■ **TEXT BLOCK**:
————————

I have been listening to a ton of stuff when I'm in the lab, because a lot of the chlorophyll readings are super repetitive, just like pipette this, and grind this, and put it over there. And so I listen to a lot of like radio or podcast things—a bunch of things about people studying apes, like bonobos and chimpanzees, so that stuff has been really exciting to me.


The cases of Madeline and Carol suggest that the experience of time spent in the lab doing manual tasks over and over vitally clarified what kind of scientist they would like to be. It’s hard to know if one likes pipetting “96 well plates of cells all day” until one has the opportunity to do it, and hard to know what it’s like to work inside if one has only ever worked outside. From the REU’s point of view, both students’ experiences were successful, as they resulted in learning students would not have been able to do at their home institutions.


Yet the students learned more than about their individual affinity for science through repetitive work. Repetition of manual tasks was essential for them to learn the practice of science, itself. Significantly, my informants noted that they learned laboratory techniques by watching and repeating them over time. Writing played a very limited role in learning, for example, how to make solutions, pipette, and take measurements. When they did mention the role of writing in learning these techniques, they invoked writing as memory aid. But mostly, they invoked practice. As Carol observed: “The spectrophotometer is one of the big procedures that I do and at first I was like, how am I going to remember these things? I don't know if I should be writing it down . . . . I think with practice it gets better.” Some techniques were harder than others, however, such that ten weeks of practice provided insufficient time to master them. As I discuss below, learning through repetitive “doing” over time is not simply an alternative way to learn things that could otherwise have been learned through writing. It is a different kind of learning that engages different parts of the brain altogether.

————————

■ **Saved entries**:
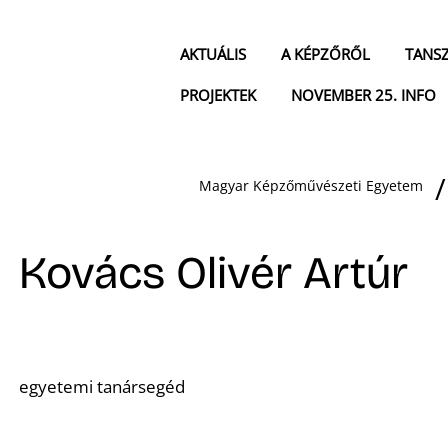
AKTUÁLIS
A KÉPZŐRŐL
TANS
PROJEKTEK
NOVEMBER 25. INFO
Magyar Képzőművészeti Egyetem
Kovács Olivér Artúr
egyetemi tanársegéd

————————

■ **ACTIVITY LIST**:
A: In the passage on learning in the lab, what instrument does Carol call one of the big procedures she does?
B: For each statement, say whether it agrees with the passage on learning in the lab, and quote the words that decide it. (i) Writing played a large role in how the students learned to make solutions and take measurements. (ii) Some techniques could not be mastered in ten weeks of practice. (iii) The person working in the lab listened to material about people studying apes.
C: Write the next part of the passage on learning in the lab, picking up after its final sentence.
The items have nothing to do with the passage on learning in the lab.

■ **RESPONSES BY TASK**:
A: The spectrophotometer.

B:
(i) No: "Writing played a very limited role in learning, for example, how to make solutions, pipette, and take measurements."
(ii) Yes: "ten weeks of practice provided insufficient time to master them."
(iii) Yes: "a bunch of things about people studying apes, like bonobos and chimpanzees"

C:
“With Practice, It Gets Better”

“I’m never bored in my lab,” Stefan told me. “If I'm not doing the solution, I'm doing the pipettes. I have different tasks at the same time.” Stefan, a rising junior from a mid-tier university in Puerto Rico, was assigned an REU project that was daunting in its requirements for manual dexterity.  His mentor, Professor Kent, told me that the experiment she had assigned Stefan was so difficult that pulling it off without assistance was “like sailing a boat by yourself.”


Stefan rose to the challenge, finding excitement in the very activities that fellow multi-tasker Carol had found onerous:


The solutions go like [snaps his fingers]. I make 500 ml and that goes in three days of work. That solution has to be made, pH'd, and you have to check the concentration with a machine. You have to be very meticulous about the solutions because if you make a sloppy solution, you're going to get sloppy results. It’s trying to get the least amount of sources of error; it's very important.


Stefan perceived each step in the experiment as just as important as every other step. As Stefan noted, “it’s very important” that the solution be made precisely. If the task isn’t done correctly each and every time it is repeated, science itself doesn’t happen.


Stefan had a naturally inquisitive mind. His lack of boredom at the Lab was a stark change from life at his home institution where he was, he told me, frequently bored.  Although he achieved a perfect score on his college math boards and was admitted to the premier engineering college in Puerto Rico, poor high school guidance steered him toward a less challenging college closer to home. There, he could—and did—Google the results to his labs. He had majored in biology in part to satisfy family desire (his parents were dentists, pro-medical career, and, as he put it, “anti-research”), but also to escape his growing obsession with computers: “I was so into computers, I was turning into one.” By seventh grade, he knew how to program in five languages. By ninth grade he was writing and selling games. By 12th grade, he realized he had to pick a college major other than computer science because his college would have no courses to offer him: "I knew how to program perfectly. It's like knowing you have a fluent accent.”  He also wanted a social life, and if he continued to program, he realized, he would never go out.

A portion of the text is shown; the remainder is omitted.